TASK OBJECTIVE
Write out each record below exactly as it appears, with no pictures.

MATERIAL SHOWN
· · · · ·

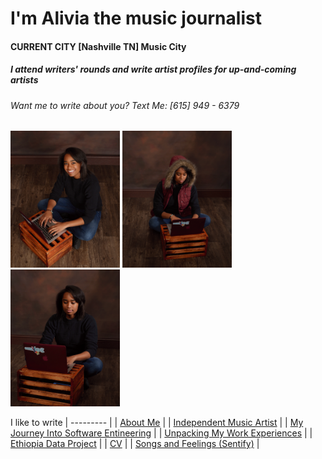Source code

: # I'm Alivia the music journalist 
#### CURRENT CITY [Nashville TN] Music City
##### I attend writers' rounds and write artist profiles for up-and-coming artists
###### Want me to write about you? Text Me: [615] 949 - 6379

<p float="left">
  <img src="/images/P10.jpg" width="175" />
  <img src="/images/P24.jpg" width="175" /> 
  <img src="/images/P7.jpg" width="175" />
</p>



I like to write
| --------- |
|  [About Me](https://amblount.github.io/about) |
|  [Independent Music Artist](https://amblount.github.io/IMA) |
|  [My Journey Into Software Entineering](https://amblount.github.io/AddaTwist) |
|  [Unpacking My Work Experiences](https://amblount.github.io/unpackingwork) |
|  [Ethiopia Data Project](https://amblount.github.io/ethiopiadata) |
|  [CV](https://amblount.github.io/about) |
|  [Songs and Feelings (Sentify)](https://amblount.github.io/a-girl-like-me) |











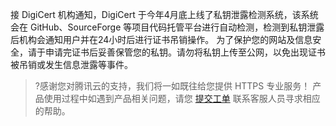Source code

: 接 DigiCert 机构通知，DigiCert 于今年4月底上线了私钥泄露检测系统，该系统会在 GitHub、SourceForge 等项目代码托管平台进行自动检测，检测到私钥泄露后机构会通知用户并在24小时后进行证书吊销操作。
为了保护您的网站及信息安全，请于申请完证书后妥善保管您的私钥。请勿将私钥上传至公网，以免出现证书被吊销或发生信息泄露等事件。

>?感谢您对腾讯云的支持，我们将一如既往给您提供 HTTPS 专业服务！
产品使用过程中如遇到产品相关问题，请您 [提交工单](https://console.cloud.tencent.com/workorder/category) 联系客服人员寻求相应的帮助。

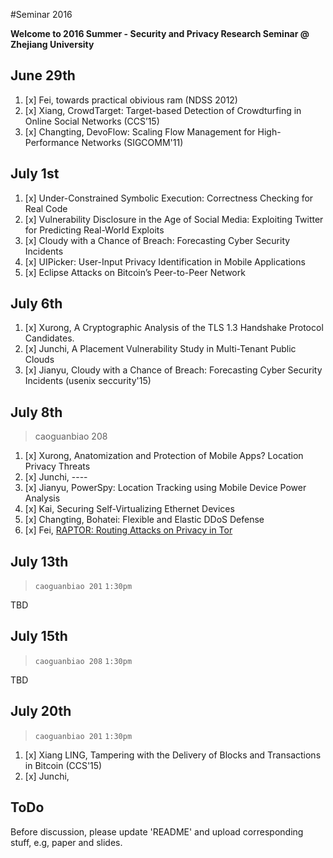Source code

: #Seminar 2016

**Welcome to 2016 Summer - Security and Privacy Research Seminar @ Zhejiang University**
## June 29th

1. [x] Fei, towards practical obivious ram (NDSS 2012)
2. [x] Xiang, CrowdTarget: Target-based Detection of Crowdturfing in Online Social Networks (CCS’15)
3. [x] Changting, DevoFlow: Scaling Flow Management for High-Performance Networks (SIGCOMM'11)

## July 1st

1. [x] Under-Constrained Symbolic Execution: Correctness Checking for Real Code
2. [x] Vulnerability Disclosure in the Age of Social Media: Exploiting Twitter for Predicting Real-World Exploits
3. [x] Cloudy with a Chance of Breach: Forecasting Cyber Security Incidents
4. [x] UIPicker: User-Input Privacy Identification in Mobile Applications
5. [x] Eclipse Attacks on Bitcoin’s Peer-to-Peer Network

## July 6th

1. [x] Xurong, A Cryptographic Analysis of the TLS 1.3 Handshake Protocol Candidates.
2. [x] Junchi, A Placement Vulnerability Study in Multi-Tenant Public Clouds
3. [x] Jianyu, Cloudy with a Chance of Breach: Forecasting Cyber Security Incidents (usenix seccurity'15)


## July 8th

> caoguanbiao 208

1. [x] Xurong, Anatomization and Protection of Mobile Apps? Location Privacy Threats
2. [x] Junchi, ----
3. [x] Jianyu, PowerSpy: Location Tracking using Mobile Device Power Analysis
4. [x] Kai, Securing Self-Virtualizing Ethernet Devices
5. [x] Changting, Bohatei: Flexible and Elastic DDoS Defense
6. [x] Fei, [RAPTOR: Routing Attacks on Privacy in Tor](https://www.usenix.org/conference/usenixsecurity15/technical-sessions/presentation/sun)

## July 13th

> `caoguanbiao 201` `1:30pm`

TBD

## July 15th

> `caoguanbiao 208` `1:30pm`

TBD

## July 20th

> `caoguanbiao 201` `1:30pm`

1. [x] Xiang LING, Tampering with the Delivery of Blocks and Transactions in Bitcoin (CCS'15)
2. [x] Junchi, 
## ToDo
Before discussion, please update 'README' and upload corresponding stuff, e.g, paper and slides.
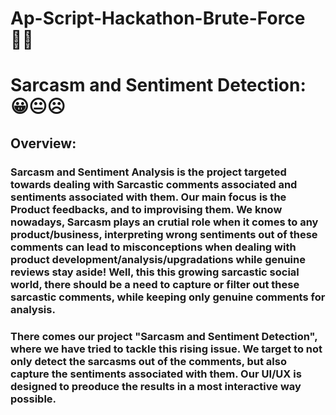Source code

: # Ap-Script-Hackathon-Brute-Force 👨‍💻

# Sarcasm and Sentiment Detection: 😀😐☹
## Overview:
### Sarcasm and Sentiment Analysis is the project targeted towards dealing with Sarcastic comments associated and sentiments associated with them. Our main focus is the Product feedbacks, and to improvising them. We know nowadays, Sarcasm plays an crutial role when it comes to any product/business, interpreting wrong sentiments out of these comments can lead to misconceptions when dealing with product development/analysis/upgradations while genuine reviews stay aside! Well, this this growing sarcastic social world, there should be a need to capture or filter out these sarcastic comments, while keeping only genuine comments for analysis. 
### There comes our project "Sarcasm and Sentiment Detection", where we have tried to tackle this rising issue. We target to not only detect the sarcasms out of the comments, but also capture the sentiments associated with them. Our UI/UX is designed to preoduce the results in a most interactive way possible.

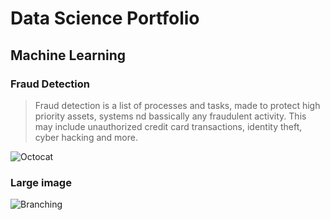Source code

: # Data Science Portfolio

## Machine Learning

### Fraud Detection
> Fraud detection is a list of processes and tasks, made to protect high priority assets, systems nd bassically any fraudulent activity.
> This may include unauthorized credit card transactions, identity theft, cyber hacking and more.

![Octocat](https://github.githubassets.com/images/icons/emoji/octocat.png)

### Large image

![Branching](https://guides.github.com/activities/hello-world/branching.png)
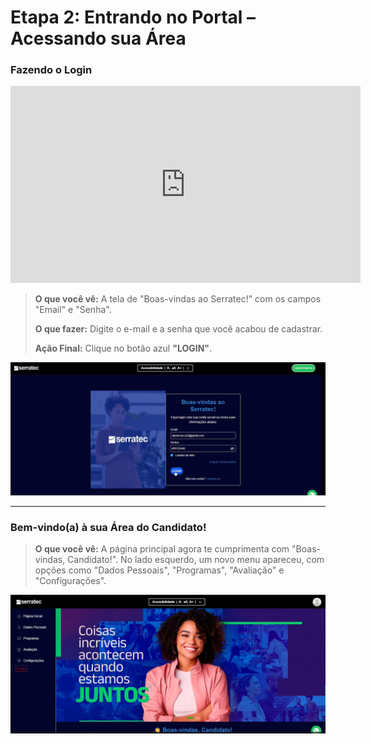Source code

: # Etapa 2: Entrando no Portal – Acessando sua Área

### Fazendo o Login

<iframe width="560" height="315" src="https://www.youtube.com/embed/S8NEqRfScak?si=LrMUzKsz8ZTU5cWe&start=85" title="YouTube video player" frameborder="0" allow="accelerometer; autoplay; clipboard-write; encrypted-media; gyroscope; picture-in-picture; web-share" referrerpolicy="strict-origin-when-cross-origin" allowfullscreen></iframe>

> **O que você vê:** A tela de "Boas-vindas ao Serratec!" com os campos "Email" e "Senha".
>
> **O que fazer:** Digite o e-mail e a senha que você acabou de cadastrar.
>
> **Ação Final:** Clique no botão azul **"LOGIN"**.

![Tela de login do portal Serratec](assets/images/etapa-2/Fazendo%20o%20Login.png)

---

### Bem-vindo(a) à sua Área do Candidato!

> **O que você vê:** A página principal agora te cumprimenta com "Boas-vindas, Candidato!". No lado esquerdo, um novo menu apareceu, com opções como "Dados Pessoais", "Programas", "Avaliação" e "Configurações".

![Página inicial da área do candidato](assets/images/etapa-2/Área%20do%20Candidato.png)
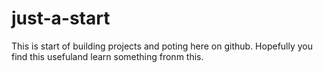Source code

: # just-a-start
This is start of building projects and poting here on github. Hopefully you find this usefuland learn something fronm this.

· · · · ·

OUTPUT BELOW
Source code

: # I'm Alivia the music journalist 
#### CURRENT CITY [Nashville TN] Music City
##### I attend writers' rounds and write artist profiles for up-and-coming artists
###### Want me to write about you? Text Me: [615] 949 - 6379

<p float="left">
  <img src="/images/P10.jpg" width="175" />
  <img src="/images/P24.jpg" width="175" /> 
  <img src="/images/P7.jpg" width="175" />
</p>



I like to write
| --------- |
|  [About Me](https://amblount.github.io/about) |
|  [Independent Music Artist](https://amblount.github.io/IMA) |
|  [My Journey Into Software Entineering](https://amblount.github.io/AddaTwist) |
|  [Unpacking My Work Experiences](https://amblount.github.io/unpackingwork) |
|  [Ethiopia Data Project](https://amblount.github.io/ethiopiadata) |
|  [CV](https://amblount.github.io/about) |
|  [Songs and Feelings (Sentify)](https://amblount.github.io/a-girl-like-me) |











Source code

: 接 DigiCert 机构通知，DigiCert 于今年4月底上线了私钥泄露检测系统，该系统会在 GitHub、SourceForge 等项目代码托管平台进行自动检测，检测到私钥泄露后机构会通知用户并在24小时后进行证书吊销操作。
为了保护您的网站及信息安全，请于申请完证书后妥善保管您的私钥。请勿将私钥上传至公网，以免出现证书被吊销或发生信息泄露等事件。

>?感谢您对腾讯云的支持，我们将一如既往给您提供 HTTPS 专业服务！
产品使用过程中如遇到产品相关问题，请您 [提交工单](https://console.cloud.tencent.com/workorder/category) 联系客服人员寻求相应的帮助。

Source code

: #Seminar 2016

**Welcome to 2016 Summer - Security and Privacy Research Seminar @ Zhejiang University**
## June 29th

1. [x] Fei, towards practical obivious ram (NDSS 2012)
2. [x] Xiang, CrowdTarget: Target-based Detection of Crowdturfing in Online Social Networks (CCS’15)
3. [x] Changting, DevoFlow: Scaling Flow Management for High-Performance Networks (SIGCOMM'11)

## July 1st

1. [x] Under-Constrained Symbolic Execution: Correctness Checking for Real Code
2. [x] Vulnerability Disclosure in the Age of Social Media: Exploiting Twitter for Predicting Real-World Exploits
3. [x] Cloudy with a Chance of Breach: Forecasting Cyber Security Incidents
4. [x] UIPicker: User-Input Privacy Identification in Mobile Applications
5. [x] Eclipse Attacks on Bitcoin’s Peer-to-Peer Network

## July 6th

1. [x] Xurong, A Cryptographic Analysis of the TLS 1.3 Handshake Protocol Candidates.
2. [x] Junchi, A Placement Vulnerability Study in Multi-Tenant Public Clouds
3. [x] Jianyu, Cloudy with a Chance of Breach: Forecasting Cyber Security Incidents (usenix seccurity'15)


## July 8th

> caoguanbiao 208

1. [x] Xurong, Anatomization and Protection of Mobile Apps? Location Privacy Threats
2. [x] Junchi, ----
3. [x] Jianyu, PowerSpy: Location Tracking using Mobile Device Power Analysis
4. [x] Kai, Securing Self-Virtualizing Ethernet Devices
5. [x] Changting, Bohatei: Flexible and Elastic DDoS Defense
6. [x] Fei, [RAPTOR: Routing Attacks on Privacy in Tor](https://www.usenix.org/conference/usenixsecurity15/technical-sessions/presentation/sun)

## July 13th

> `caoguanbiao 201` `1:30pm`

TBD

## July 15th

> `caoguanbiao 208` `1:30pm`

TBD

## July 20th

> `caoguanbiao 201` `1:30pm`

1. [x] Xiang LING, Tampering with the Delivery of Blocks and Transactions in Bitcoin (CCS'15)
2. [x] Junchi, 
## ToDo
Before discussion, please update 'README' and upload corresponding stuff, e.g, paper and slides.
Source code

: # Ap-Script-Hackathon-Brute-Force 👨‍💻

# Sarcasm and Sentiment Detection: 😀😐☹
## Overview:
### Sarcasm and Sentiment Analysis is the project targeted towards dealing with Sarcastic comments associated and sentiments associated with them. Our main focus is the Product feedbacks, and to improvising them. We know nowadays, Sarcasm plays an crutial role when it comes to any product/business, interpreting wrong sentiments out of these comments can lead to misconceptions when dealing with product development/analysis/upgradations while genuine reviews stay aside! Well, this this growing sarcastic social world, there should be a need to capture or filter out these sarcastic comments, while keeping only genuine comments for analysis. 
### There comes our project "Sarcasm and Sentiment Detection", where we have tried to tackle this rising issue. We target to not only detect the sarcasms out of the comments, but also capture the sentiments associated with them. Our UI/UX is designed to preoduce the results in a most interactive way possible.

Source code

: # Data Science Portfolio

## Machine Learning

### Fraud Detection
> Fraud detection is a list of processes and tasks, made to protect high priority assets, systems nd bassically any fraudulent activity.
> This may include unauthorized credit card transactions, identity theft, cyber hacking and more.

![Octocat](https://github.githubassets.com/images/icons/emoji/octocat.png)

### Large image

![Branching](https://guides.github.com/activities/hello-world/branching.png)
Source code

: # Etapa 2: Entrando no Portal – Acessando sua Área

### Fazendo o Login

<iframe width="560" height="315" src="https://www.youtube.com/embed/S8NEqRfScak?si=LrMUzKsz8ZTU5cWe&start=85" title="YouTube video player" frameborder="0" allow="accelerometer; autoplay; clipboard-write; encrypted-media; gyroscope; picture-in-picture; web-share" referrerpolicy="strict-origin-when-cross-origin" allowfullscreen></iframe>

> **O que você vê:** A tela de "Boas-vindas ao Serratec!" com os campos "Email" e "Senha".
>
> **O que fazer:** Digite o e-mail e a senha que você acabou de cadastrar.
>
> **Ação Final:** Clique no botão azul **"LOGIN"**.

![Tela de login do portal Serratec](assets/images/etapa-2/Fazendo%20o%20Login.png)

---

### Bem-vindo(a) à sua Área do Candidato!

> **O que você vê:** A página principal agora te cumprimenta com "Boas-vindas, Candidato!". No lado esquerdo, um novo menu apareceu, com opções como "Dados Pessoais", "Programas", "Avaliação" e "Configurações".

![Página inicial da área do candidato](assets/images/etapa-2/Área%20do%20Candidato.png)
Source code

: # just-a-start
This is start of building projects and poting here on github. Hopefully you find this usefuland learn something fronm this.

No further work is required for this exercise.